## DATOS A PROCESAR
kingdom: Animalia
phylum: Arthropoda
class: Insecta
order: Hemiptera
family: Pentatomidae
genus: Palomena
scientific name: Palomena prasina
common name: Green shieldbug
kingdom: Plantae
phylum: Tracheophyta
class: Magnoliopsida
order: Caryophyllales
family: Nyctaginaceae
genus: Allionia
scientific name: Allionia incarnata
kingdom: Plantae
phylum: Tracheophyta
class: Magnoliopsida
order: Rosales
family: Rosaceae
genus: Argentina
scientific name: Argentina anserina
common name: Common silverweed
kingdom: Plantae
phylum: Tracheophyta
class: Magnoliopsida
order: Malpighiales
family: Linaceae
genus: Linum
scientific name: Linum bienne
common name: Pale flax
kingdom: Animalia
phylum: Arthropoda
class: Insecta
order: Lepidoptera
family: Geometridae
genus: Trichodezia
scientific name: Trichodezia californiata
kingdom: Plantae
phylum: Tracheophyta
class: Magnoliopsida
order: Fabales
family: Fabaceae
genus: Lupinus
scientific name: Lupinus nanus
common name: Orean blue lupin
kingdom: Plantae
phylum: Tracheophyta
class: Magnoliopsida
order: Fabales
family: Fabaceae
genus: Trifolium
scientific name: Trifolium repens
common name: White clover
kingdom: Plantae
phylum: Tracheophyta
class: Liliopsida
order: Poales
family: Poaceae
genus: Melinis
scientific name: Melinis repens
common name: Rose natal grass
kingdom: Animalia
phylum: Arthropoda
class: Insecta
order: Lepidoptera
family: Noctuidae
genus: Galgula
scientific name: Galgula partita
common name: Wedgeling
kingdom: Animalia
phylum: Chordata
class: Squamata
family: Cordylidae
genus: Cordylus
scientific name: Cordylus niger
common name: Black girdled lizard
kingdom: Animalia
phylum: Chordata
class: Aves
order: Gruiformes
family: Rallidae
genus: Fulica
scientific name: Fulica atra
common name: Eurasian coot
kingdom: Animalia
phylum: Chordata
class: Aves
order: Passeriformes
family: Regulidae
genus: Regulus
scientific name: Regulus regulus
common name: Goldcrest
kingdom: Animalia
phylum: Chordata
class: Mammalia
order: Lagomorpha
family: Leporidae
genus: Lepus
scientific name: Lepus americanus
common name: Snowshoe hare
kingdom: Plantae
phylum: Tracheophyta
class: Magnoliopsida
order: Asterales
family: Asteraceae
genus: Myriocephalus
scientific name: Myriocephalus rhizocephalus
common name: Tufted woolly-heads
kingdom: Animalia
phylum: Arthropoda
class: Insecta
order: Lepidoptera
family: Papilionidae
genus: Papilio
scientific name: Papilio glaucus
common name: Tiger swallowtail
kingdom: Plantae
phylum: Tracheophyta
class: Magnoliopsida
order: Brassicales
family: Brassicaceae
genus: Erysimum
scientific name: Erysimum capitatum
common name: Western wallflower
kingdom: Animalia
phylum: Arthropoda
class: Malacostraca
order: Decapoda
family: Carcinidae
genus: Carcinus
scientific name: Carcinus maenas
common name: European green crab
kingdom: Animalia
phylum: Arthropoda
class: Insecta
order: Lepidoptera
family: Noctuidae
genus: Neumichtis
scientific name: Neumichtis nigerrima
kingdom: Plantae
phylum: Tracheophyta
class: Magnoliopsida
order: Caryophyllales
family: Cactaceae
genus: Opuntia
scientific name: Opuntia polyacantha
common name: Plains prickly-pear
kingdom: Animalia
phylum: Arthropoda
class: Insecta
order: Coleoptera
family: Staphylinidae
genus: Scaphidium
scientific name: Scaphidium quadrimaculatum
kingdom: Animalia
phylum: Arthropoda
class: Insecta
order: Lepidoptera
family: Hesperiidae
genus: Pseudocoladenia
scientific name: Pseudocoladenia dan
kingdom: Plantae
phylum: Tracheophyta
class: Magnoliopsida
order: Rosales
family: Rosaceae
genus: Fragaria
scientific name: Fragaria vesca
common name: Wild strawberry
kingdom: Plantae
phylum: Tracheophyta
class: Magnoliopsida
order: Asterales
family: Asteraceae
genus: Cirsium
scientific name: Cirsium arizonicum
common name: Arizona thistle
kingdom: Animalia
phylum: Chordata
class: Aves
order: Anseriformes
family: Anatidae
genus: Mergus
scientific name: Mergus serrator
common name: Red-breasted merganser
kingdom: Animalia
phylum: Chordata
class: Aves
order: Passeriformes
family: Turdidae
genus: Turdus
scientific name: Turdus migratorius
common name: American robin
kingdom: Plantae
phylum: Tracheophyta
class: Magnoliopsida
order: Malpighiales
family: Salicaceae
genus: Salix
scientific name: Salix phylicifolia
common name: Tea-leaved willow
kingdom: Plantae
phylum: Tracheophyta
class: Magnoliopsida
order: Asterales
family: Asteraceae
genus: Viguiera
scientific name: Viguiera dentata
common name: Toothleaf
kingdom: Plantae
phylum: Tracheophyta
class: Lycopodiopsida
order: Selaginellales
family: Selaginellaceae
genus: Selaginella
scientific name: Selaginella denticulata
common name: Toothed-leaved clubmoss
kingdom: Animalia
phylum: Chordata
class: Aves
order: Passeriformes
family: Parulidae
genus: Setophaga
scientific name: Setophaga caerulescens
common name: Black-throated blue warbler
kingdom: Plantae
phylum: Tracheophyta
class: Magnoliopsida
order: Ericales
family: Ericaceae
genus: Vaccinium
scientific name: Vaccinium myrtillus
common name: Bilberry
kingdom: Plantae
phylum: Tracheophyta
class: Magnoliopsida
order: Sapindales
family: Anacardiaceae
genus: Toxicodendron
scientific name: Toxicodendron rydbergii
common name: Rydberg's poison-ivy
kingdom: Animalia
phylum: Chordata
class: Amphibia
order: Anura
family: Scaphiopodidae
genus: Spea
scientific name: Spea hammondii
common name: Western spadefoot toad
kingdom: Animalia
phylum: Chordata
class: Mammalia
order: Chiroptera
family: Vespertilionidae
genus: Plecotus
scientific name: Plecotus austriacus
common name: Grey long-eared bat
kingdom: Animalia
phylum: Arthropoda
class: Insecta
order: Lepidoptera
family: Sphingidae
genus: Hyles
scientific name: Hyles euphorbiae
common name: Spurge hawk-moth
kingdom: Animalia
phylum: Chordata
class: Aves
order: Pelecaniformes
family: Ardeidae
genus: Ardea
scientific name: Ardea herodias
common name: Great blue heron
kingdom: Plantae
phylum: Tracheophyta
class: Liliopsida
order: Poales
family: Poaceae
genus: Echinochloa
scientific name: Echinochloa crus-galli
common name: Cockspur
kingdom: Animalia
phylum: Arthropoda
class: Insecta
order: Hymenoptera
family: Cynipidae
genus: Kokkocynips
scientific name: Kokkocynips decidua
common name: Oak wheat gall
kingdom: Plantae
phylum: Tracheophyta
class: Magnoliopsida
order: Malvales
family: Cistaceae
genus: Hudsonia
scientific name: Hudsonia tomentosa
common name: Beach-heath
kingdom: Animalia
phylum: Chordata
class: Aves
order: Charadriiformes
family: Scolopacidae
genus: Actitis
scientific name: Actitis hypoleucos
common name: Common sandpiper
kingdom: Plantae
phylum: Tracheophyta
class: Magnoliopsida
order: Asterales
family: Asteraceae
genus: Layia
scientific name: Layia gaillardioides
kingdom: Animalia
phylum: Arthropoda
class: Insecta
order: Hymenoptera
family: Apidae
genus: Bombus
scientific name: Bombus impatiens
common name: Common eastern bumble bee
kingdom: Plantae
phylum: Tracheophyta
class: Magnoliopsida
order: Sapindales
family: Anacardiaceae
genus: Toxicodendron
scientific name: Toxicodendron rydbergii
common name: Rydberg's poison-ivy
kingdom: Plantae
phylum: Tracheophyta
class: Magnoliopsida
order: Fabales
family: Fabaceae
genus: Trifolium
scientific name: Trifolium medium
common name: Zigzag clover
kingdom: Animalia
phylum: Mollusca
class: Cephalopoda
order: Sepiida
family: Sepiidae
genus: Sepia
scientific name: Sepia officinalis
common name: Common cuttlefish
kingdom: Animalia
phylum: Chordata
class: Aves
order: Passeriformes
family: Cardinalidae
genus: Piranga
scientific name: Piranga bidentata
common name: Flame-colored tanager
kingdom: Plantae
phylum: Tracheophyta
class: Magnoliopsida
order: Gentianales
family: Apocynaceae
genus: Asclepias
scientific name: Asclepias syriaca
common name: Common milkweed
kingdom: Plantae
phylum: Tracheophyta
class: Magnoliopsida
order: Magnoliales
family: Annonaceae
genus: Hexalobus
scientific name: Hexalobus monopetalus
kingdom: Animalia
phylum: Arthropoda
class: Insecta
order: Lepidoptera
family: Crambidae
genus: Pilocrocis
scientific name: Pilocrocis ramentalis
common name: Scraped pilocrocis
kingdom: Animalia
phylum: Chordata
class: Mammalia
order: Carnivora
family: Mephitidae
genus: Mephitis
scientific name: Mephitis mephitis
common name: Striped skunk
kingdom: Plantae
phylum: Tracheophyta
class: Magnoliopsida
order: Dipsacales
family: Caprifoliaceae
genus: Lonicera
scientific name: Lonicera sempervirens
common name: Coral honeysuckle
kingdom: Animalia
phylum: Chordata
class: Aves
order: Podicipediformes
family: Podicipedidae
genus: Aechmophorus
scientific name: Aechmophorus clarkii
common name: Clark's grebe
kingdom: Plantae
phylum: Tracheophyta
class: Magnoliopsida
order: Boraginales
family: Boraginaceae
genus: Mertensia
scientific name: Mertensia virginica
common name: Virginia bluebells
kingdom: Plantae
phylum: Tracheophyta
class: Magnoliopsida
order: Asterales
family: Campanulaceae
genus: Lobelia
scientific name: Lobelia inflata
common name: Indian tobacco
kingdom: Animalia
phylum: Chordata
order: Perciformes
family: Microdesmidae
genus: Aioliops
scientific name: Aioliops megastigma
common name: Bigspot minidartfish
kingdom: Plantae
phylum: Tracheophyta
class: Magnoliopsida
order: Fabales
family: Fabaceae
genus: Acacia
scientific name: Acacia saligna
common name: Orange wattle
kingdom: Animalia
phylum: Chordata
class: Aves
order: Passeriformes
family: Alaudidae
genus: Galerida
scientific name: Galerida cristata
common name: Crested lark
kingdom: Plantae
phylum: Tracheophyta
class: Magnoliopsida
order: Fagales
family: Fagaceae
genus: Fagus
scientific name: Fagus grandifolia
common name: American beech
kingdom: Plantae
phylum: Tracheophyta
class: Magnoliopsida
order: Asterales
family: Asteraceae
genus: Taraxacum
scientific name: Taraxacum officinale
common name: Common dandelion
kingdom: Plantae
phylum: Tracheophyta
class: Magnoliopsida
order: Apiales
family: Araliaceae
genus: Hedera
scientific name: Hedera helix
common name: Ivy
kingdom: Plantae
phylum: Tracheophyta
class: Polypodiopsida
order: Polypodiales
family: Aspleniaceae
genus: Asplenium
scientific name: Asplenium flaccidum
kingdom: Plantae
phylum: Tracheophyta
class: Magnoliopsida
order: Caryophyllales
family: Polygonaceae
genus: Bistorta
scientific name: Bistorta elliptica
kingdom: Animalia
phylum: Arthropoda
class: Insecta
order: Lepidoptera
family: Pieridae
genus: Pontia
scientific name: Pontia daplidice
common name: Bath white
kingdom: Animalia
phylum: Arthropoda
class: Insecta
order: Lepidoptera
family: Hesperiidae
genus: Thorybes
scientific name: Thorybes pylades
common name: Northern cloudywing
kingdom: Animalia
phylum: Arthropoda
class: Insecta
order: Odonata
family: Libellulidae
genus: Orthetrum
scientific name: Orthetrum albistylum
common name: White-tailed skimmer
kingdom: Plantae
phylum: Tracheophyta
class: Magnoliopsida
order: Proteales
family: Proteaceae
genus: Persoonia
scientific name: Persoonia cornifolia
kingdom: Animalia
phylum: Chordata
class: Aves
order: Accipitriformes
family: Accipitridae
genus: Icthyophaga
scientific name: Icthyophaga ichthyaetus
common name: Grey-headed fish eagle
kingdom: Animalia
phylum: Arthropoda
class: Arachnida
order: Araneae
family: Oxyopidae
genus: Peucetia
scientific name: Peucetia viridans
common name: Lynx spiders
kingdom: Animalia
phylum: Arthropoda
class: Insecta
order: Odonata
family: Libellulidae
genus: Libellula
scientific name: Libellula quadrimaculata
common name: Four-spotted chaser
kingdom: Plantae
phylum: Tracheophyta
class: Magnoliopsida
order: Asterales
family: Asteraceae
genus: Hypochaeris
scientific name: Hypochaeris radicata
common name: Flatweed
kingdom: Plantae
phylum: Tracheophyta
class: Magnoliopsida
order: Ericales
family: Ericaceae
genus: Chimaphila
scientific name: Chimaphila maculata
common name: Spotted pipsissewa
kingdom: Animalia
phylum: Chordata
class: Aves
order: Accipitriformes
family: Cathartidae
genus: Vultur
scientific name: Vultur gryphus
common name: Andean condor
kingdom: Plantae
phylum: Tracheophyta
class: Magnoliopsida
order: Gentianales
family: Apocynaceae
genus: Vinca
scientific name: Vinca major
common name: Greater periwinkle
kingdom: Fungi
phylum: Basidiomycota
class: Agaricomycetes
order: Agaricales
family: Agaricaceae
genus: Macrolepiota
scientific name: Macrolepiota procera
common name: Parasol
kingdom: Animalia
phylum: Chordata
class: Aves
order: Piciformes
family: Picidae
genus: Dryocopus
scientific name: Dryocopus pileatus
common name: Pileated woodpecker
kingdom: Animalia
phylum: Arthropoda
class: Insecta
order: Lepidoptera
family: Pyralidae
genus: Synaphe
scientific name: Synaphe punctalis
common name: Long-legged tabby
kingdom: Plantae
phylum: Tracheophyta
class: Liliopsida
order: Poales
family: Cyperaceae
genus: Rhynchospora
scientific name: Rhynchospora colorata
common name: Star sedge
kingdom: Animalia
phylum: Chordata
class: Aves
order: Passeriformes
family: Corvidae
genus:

## TAREA INDICADA
Copia sin cambios las líneas del listado que van desde la que contiene "order: Pelecaniformes" hasta la que contiene "genus: Pilocrocis", ambas incluidas.

## RESULTADO
order: Pelecaniformes
family: Ardeidae
genus: Ardea
scientific name: Ardea herodias
common name: Great blue heron
kingdom: Plantae
phylum: Tracheophyta
class: Liliopsida
order: Poales
family: Poaceae
genus: Echinochloa
scientific name: Echinochloa crus-galli
common name: Cockspur
kingdom: Animalia
phylum: Arthropoda
class: Insecta
order: Hymenoptera
family: Cynipidae
genus: Kokkocynips
scientific name: Kokkocynips decidua
common name: Oak wheat gall
kingdom: Plantae
phylum: Tracheophyta
class: Magnoliopsida
order: Malvales
family: Cistaceae
genus: Hudsonia
scientific name: Hudsonia tomentosa
common name: Beach-heath
kingdom: Animalia
phylum: Chordata
class: Aves
order: Charadriiformes
family: Scolopacidae
genus: Actitis
scientific name: Actitis hypoleucos
common name: Common sandpiper
kingdom: Plantae
phylum: Tracheophyta
class: Magnoliopsida
order: Asterales
family: Asteraceae
genus: Layia
scientific name: Layia gaillardioides
kingdom: Animalia
phylum: Arthropoda
class: Insecta
order: Hymenoptera
family: Apidae
genus: Bombus
scientific name: Bombus impatiens
common name: Common eastern bumble bee
kingdom: Plantae
phylum: Tracheophyta
class: Magnoliopsida
order: Sapindales
family: Anacardiaceae
genus: Toxicodendron
scientific name: Toxicodendron rydbergii
common name: Rydberg's poison-ivy
kingdom: Plantae
phylum: Tracheophyta
class: Magnoliopsida
order: Fabales
family: Fabaceae
genus: Trifolium
scientific name: Trifolium medium
common name: Zigzag clover
kingdom: Animalia
phylum: Mollusca
class: Cephalopoda
order: Sepiida
family: Sepiidae
genus: Sepia
scientific name: Sepia officinalis
common name: Common cuttlefish
kingdom: Animalia
phylum: Chordata
class: Aves
order: Passeriformes
family: Cardinalidae
genus: Piranga
scientific name: Piranga bidentata
common name: Flame-colored tanager
kingdom: Plantae
phylum: Tracheophyta
class: Magnoliopsida
order: Gentianales
family: Apocynaceae
genus: Asclepias
scientific name: Asclepias syriaca
common name: Common milkweed
kingdom: Plantae
phylum: Tracheophyta
class: Magnoliopsida
order: Magnoliales
family: Annonaceae
genus: Hexalobus
scientific name: Hexalobus monopetalus
kingdom: Animalia
phylum: Arthropoda
class: Insecta
order: Lepidoptera
family: Crambidae
genus: Pilocrocis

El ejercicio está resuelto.